When Louis Sullivan rang in the era of the skyscraper at the turn of the 20th century, the vertically soaring building—with its views and elevators—was unthinkably cutting edge. By the fifties, the dense downtown had experienced its moment in the sun and endless suburban sprawl began to surround the city. As early as the eighties, both the suburbs and the skyscraper felt oppressive in their own ways.
Enter “New Urbanism.” Propagated vigorously by architect Léon Krier, the ideology entailed a return to the traditional European city, in turn conjuring images of romantically dense, small-scale architecture and walkable streets. The fruits of the New Urbanists’ efforts are visible at a number of neo-traditionalist planned communities around the world, most notably, Truman Show-esque Seaside, Florida in the U.S. and Poundbury, Dorset in England, designed with the help of Prince Charles.

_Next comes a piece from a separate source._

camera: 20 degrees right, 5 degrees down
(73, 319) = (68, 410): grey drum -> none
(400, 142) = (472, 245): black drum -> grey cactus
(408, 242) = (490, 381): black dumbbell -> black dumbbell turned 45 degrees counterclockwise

The above description is, of course, a criminal reduction of the past century of urban history. What about the racism that drove many white Americans to the suburbs? Or the overcrowding that necessitated we build higher? Leaving out messy politics and bureaucratic zoning restrictions, this account of the life of the city is an oversimplification. But as a result, this version of 20th-century urbanism is much easier to understand than the difficult reality of the city. In many ways, this is what Léon Krier’s drawings do, too.

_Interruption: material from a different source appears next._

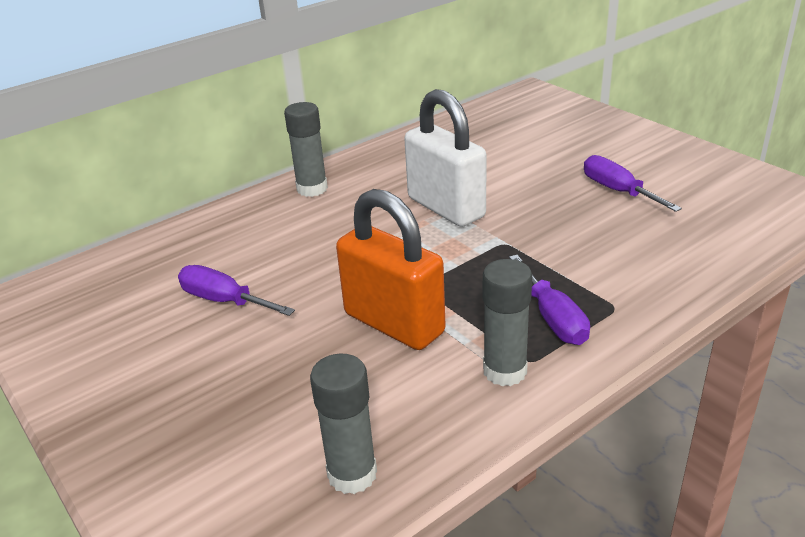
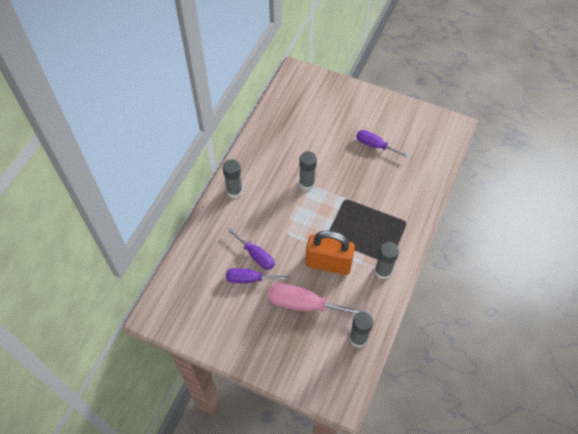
camera: 30 degrees left, 25 degrees up
(290, 371) = (305, 304): none -> pink screwdriver
(446, 208) = (307, 183): white padlock -> grey glue stick
(553, 318) = (386, 237): purple screwdriver -> purple screwdriver (256, 255)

Simple depictions in black and white take dense volumes of urban history and architectural theory and make them swiftly comprehensible. Usually, Krier’s drawings appear in his books, elucidating visually what words fail to articulate. As James Howard Kunstler notes, Krier’s drawings are “particularly thorough and eloquent on the discipline of typology.” That is, they do the work of categorizing a sometimes overwhelming body of architectural knowledge. Despite its utilitarianism, architecture is hard to explain; Krier’s drawings help simplify things, lucidly laying on paper the dichotomies and musings that inhabit many an architectural mind (or notebook margin).

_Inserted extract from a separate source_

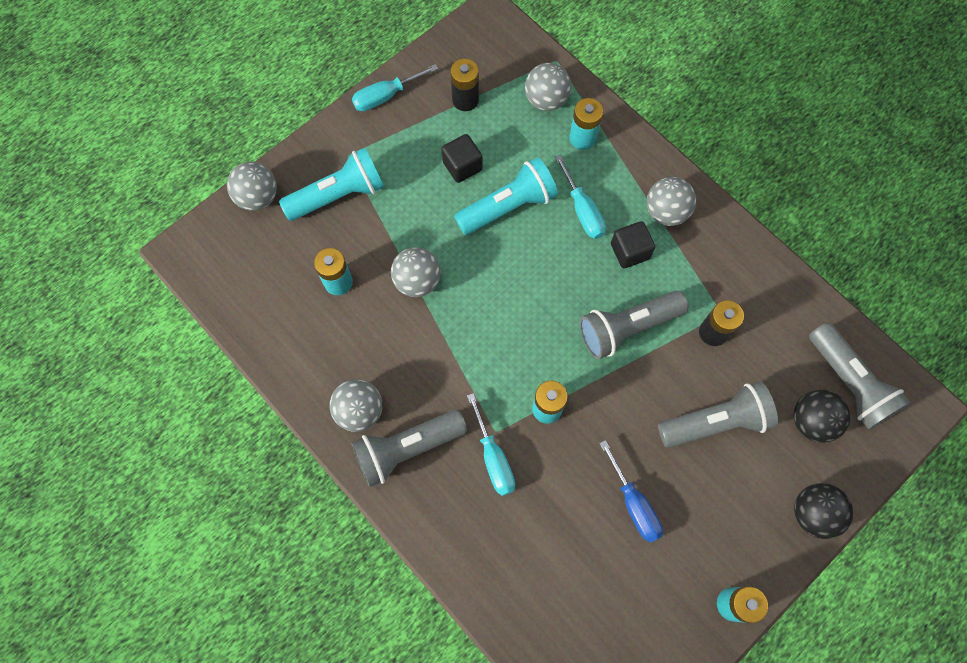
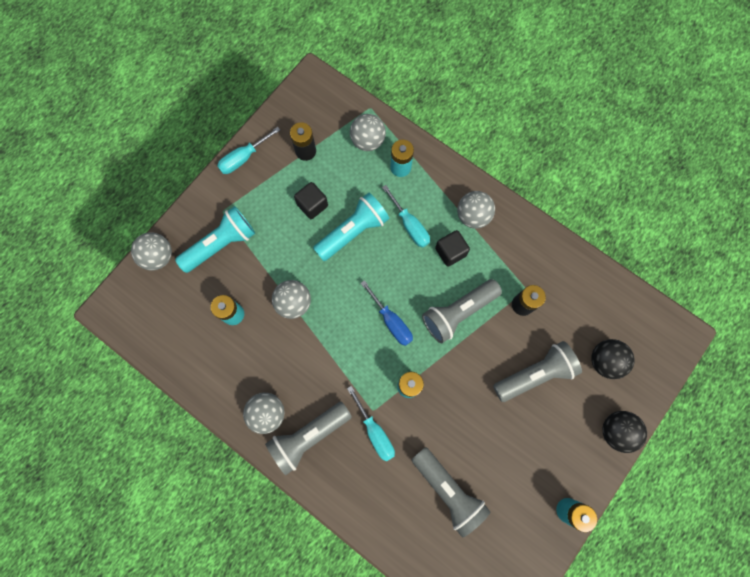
camera: 10 degrees left, 5 degrees up
(634, 504) = (484, 448): blue screwdriver -> blue screwdriver (391, 321)
(848, 382) = (627, 326): grey flashlight -> grey flashlight (448, 490)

Other times, though, his drawings mimic the reductionist threads of New Urbanism, stripping the realities of the city down to a utopian vision. The pages seem to shout: “Skyscrapers are inhumane! Zoning is absurd! Starchitects only care about fame!”
If Krier’s drawings are difficult to generalize, it’s because the architect is, too. He’s adamant that cities be walkable—a trope we might type as progressive—but his New Urbanist developments have often been criticized as exclusionary. Cayala, a community that Krier designed in Guatemala, self-advertises as a place “where the rich can escape crime.” Perhaps most egregiously, Krier has continually defended the work of Nazi architect Albert Speer.
Correction: an earlier version of this article called Cayala, Guatemala a gated community. It is not gated. ArchDaily regrets the error.